Discovering Mid-level Visual Connections in Space and Time

Finding recurring visual patterns in data underlies much of modern computer vision. The emerging subfield of visual category discovery/visual data mining proposes to cluster visual patterns that capture more complex appearance than low-level blobs, corners, or oriented bars, without requiring any semantic labels. In particular, mid-level visual elements have recently been proposed as a new type of visual primitive, and have been shown to be useful for various recognition tasks. The visual elements are discovered automatically from the data, and thus, have a flexible representation of being either a part, an object, a group of objects, etc. In this chapter, we explore what the mid-level visual representation brings to geo-spatial and longitudinal analyses. Specifically, we present a weakly supervised visual data mining approach that discovers connections between recurring mid-level visual elements in historic (temporal) and geographic (spatial) image collections, and attempts to capture the underlying visual style. In contrast to existing discovery methods that mine for patterns that remain visually consistent throughout the dataset, the goal is to discover visual elements whose appearance changes due to change in time or location, i.e., exhibit consistent stylistic variations across the label space (date or geo-location).

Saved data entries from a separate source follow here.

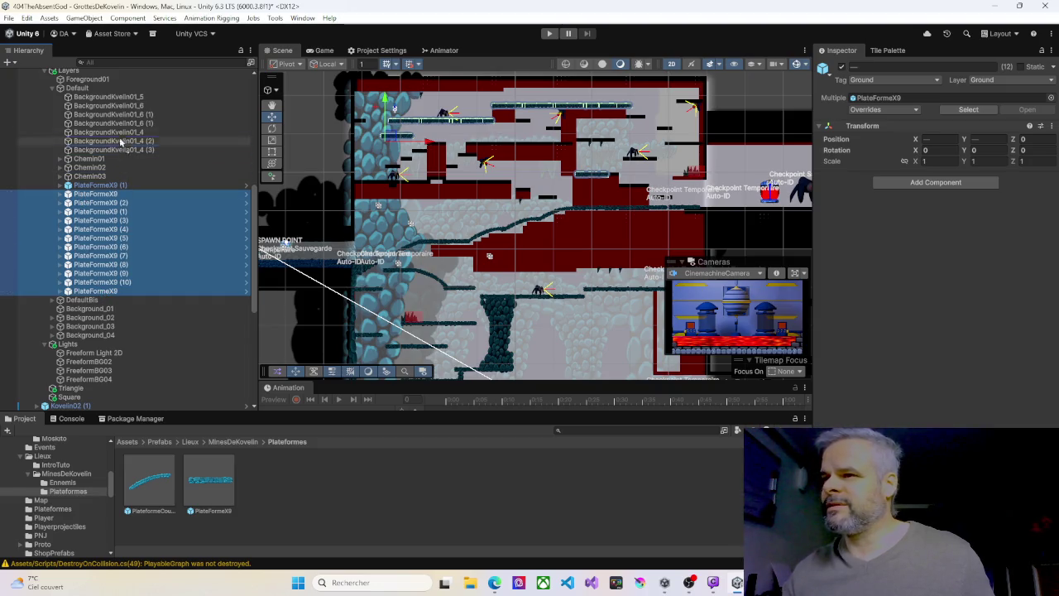
left_click_drag(87, 163, 87, 160)
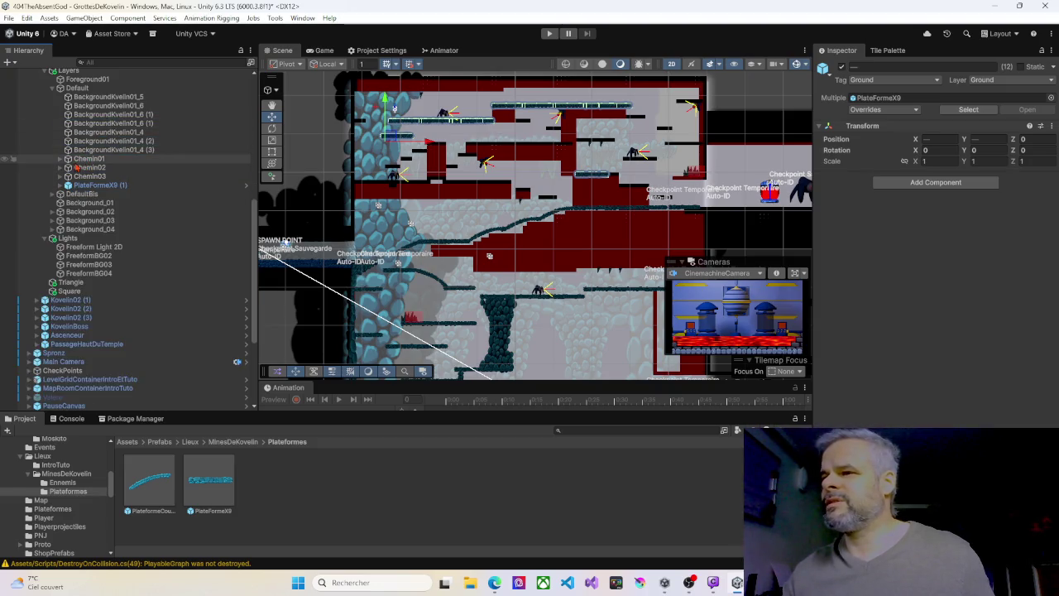
left_click(87, 158)
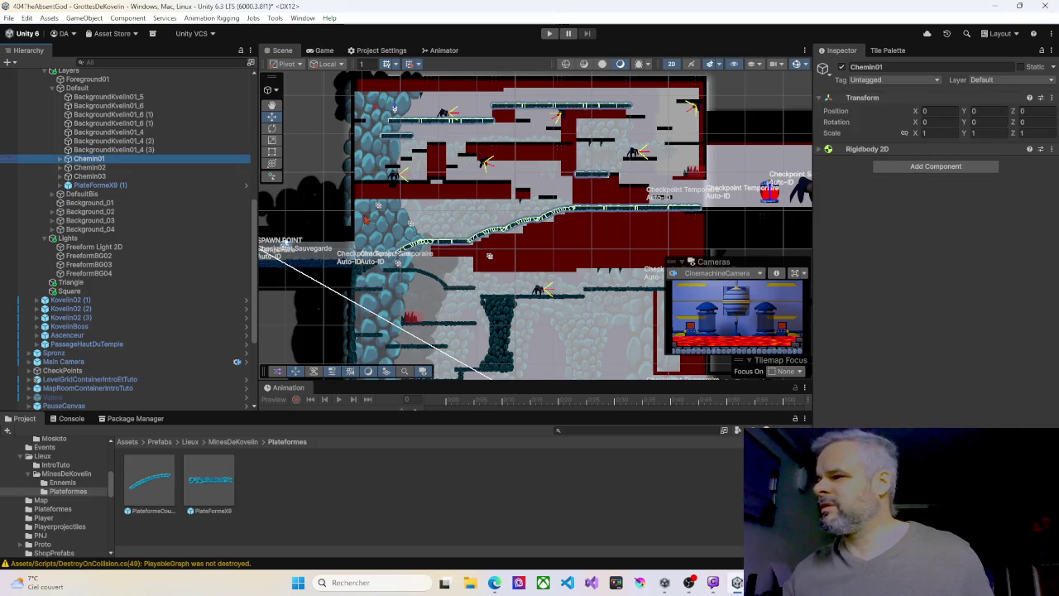
scroll(467, 254, "down", 4)
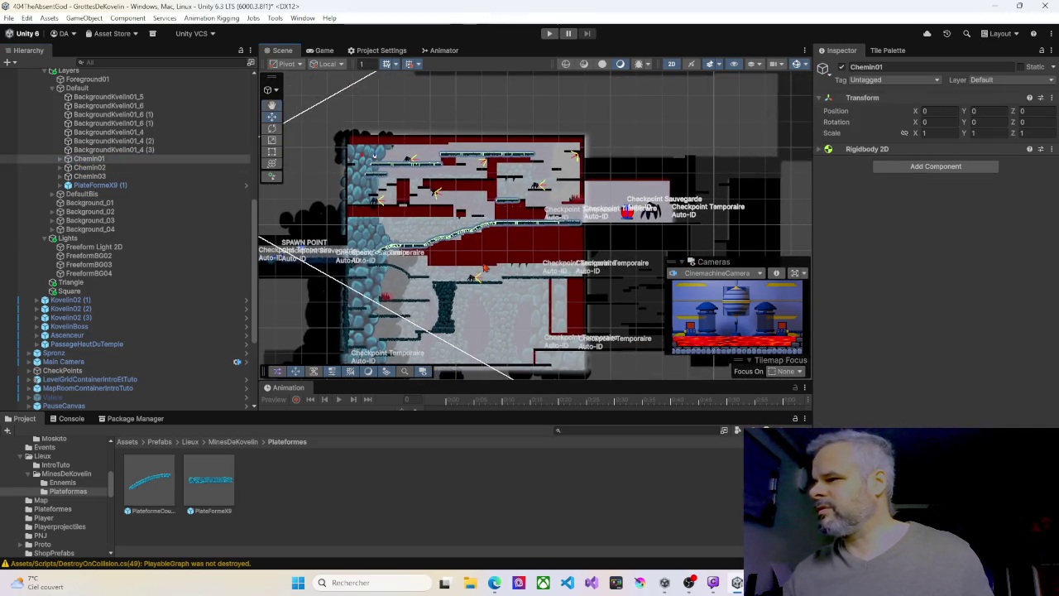
- Expand Chemin01 and PlateformeX9 (2) in the Hierarchy, then select the last PlateformeX9 platform
scroll(472, 232, "up", 1)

To discover these elements, we first identify groups of patches that are style-sensitive. We then incrementally build correspondences to find the same element across the entire dataset. Finally, we train style-aware regressors that model each element’s range of stylistic differences. We apply our approach to date and geo-location prediction and show substantial improvement over several baselines that do not model visual style. We also demonstrate the method’s effectiveness on the related task of fine-grained classification.